To continue our lecture on the fact and fiction of Sligo we now turn to the hospital stories. If you read the Works Progress Administration (WPA) report or any other articles regarding the house you will find that the previous home at Sligo was a Revolutionary War hospital, a hospital for the local Gunnery Factory, a smallpox hospital, a Civil War hospital, a hospital just for the sake of being a hospital, and a doll hospital because, why not? That last bit isn’t true, just so you know (sarcasm can be hard to get across when writing).
I have found a few definitive instances of Sligo being used as a smallpox hospital. According to Quinn, in 1790 and 1792 the sick were quarantined at Sligo and attended to by a Dr. Brooke and Dr. Kerr (The History of the City of Fredericksburg Virginia, p. 66). Also, Deaderick did use a legitimate source in her WPA report for Sligo when she cited Council Minutes from 22 June 1796: “…the Overseers of the Poor be requested to rent the house at ‘Sligo,’ at present occupied as a hospital, to be used as such for one year, and that Dr. Kerr be requested to attend the said hospital when it shall be necessary” (WPA, Sligo – Site, 2 June 1937). In a few of the reports it states that the house is unoccupied before being commissioned as a hospital and I am not sure what that means exactly. It does, however, confirm my belief that some people owned the land but never lived there (that’s a post for another day as it is still very much a work in progress as I try to determine who was who and where and when and why and sometimes how).

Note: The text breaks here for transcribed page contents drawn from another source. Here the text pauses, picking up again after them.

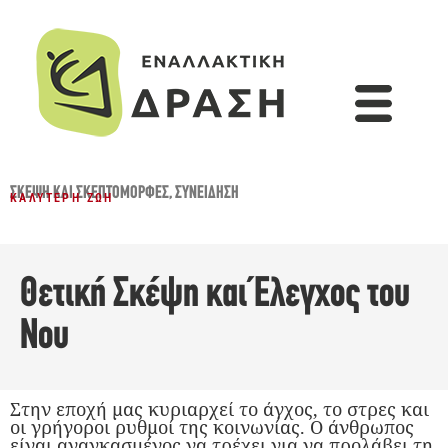
ΣΚΈΨΗ ΚΑΙ ΣΚΕΠΤΟΜΟΡΦΈΣ
,
ΣΥΝΕΊΔΗΣΗ
ΚΑΛΎΤΕΡΗ ΖΩΉ
Θετική Σκέψη και Έλεγχος του
Νου
Στην εποχή μας κυριαρχεί το άγχος, το στρες και
οι γρήγοροι ρυθμοί της κοινωνίας. Ο άνθρωπος
είναι αναγκασμένος να τρέχει για να προλάβει τη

A third instance of the house being used as a hospital comes from the City of Fredericksburg’s Historic Court Records archive online (https://www.fredericksburgva.gov/998/Historic-Court-Records) and is written as follows:
A notice issued this morning calling all the magistrates together to fix upon a site proper for the establishment of an hospital for the diseased with the smallpox, when it was unanimously agreed (present: Robert Lewis, Mayor; William Gordon, Recorder; William J. Roberts; John Hart; and, William Allen, J.P.) that the house now unoccupied belonging to John Ferneyhough near the banks of the Rappahannock below the Hazle Run be immediately prepared for the reception of the sick – that a guard of two men be employed to watch night & day alternately to prevent any communication with the neighborhood & town & to prevent all intercourse with the hospital unless it be by the nurse, physician & those who furnish diet to the sick. At a meeting of the Common Hall yesterday (Present: Thomas Goodwin; William Gordon; Robert Parrott; Henry T. Phillips; Robert Mackay; Joseph Walker; Charles Austin; and, Robert Ellis) to take into consideration the propriety of providing by appropriation for the sick & diseased with the smallpox in the natural way. It was ordered that one hundred dollars be set apart for the purpose & that the Mayor be directed to draw for the same at his discretion for the above purposes.

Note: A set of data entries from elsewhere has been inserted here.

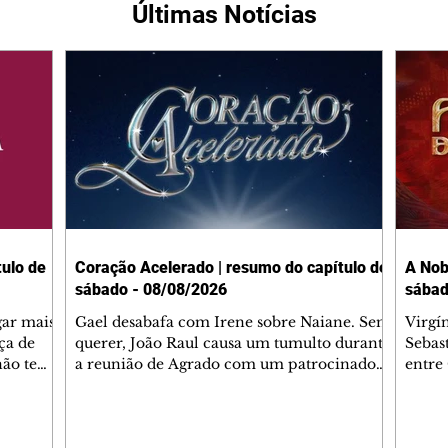
Últimas Notícias
ulo de
Coração Acelerado | resumo do capítulo de
A Nob
sábado - 08/08/2026
sábad
gar mais
Gael desabafa com Irene sobre Naiane. Sem
Virgí
ça de
querer, João Raul causa um tumulto durante
Sebas
 não tem
a reunião de Agrado com um patrocinador.
entre
ia.
Zilá orienta Osmar a seguir Cinara, que
que B
ão de
percebe a movimentação e alerta Ronei.
nega 
ntino
Palhares confronta Cinara sobre a
Tonho
aproximação com Ronei. Eduarda pensa
a fam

I have yet to confirm if the house was truly used as a hospital during any of the wars it has witnessed. During the Civil War in particular, I find it hard to believe that it was used as a hospital because the Union soldiers looted and ransacked the property after the Ferneyhoughs fled. It’s also really only speculation that it was a doll hospital however, there were approximately nine little girls (perhaps more) born and raised at the property so one could assume it admitted quite a few injured dollies. So, despite the concrete evidence for some of the mentions of the house as a hospital, it is safe to say that Sligo has seen it’s fair share of sickness and sadness.